Monday, Oct. 24, 1938
Adventure Story
ROARING GUNS--David Statler--Simon & Schuster ($1).
This first novel moves at such a rate, contains so many fights, explosions, ambushes, traps, gun battles and get aways that even devoted lovers of adventure stories are likely to find themselves dazed by it. It begins when a cool Western customer named Tom decides to try his luck gambling. No more imprudent decision was ever reached by a peace-loving citizen, for Tom found himself in the thick of three murders, eight fist fights, nine gun battles, with 28 corpses strewing the scene, not counting Indians.
The trouble appears to have started when Bill Jhonson, a "scowling man who had a curled mustache," took a card from his coat. Tom gritted his teeth and "could hardly wait till night to settle with him.'' He riddled Bill Jhonson and all his bandit friends, then studied a map of a gold mine and said, "Guess I better go to sleep." In the morning he tried to clean up Silver City and there was a terrific battle. ''Smoke filled the streets, the shouts of men were drowned in the gun fire, in every store the men of the sheriffs were dragging dead men out of their windows." Tom got away on his faithful horse, Silver. "Suddenly a million Indians rushed at him." He got away again. He got in an other fight, knocked his enemy down, asked "What's that guy's name," when "something like an ape was clutching at his throat. He was startled by a voice that sounded like Bill Jhonson's. He looked at the man and saw that it was Bill Jhonson!"
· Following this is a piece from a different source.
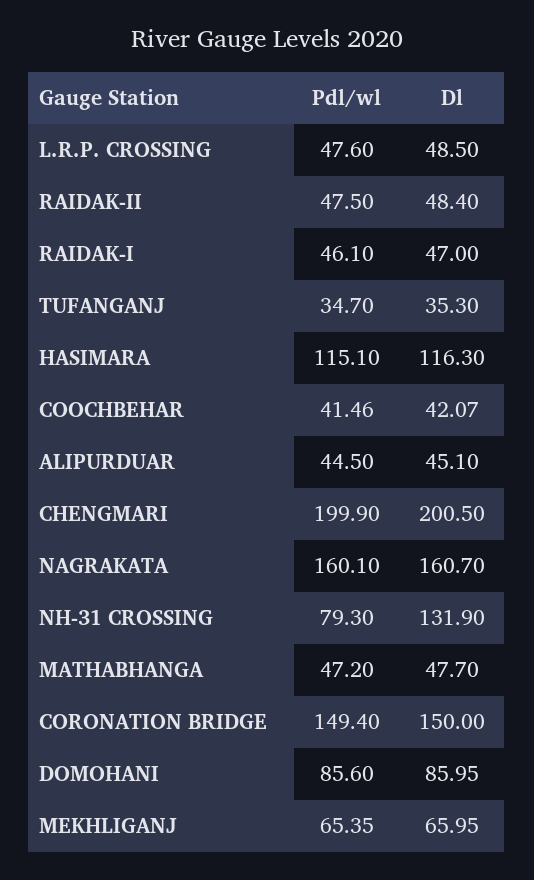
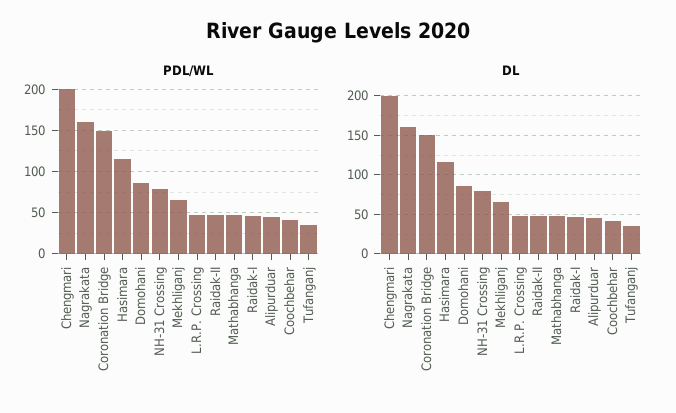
Dl, NH-31 CROSSING: 131.9 -> 80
The Author. Now eleven, David Statler wrote Roaring Guns when he was eight, sitting in the breakfast room of the Statler home at Memphis, Tenn. and printing out the story--illustrating it himself--in a five-cent composition book. Son of the Memphis manager of the Continental Can Co., David is now in the sixth grade, plays tennis, wants a typewriter, and leans heavily on Ritta, the Statler cook, for literary criticism and guidance. Working on his first novel, Author Statler sought inspiration between chapters in a way open to very few novelists: rushing out, side, playing cowboys and Indians with his younger brother.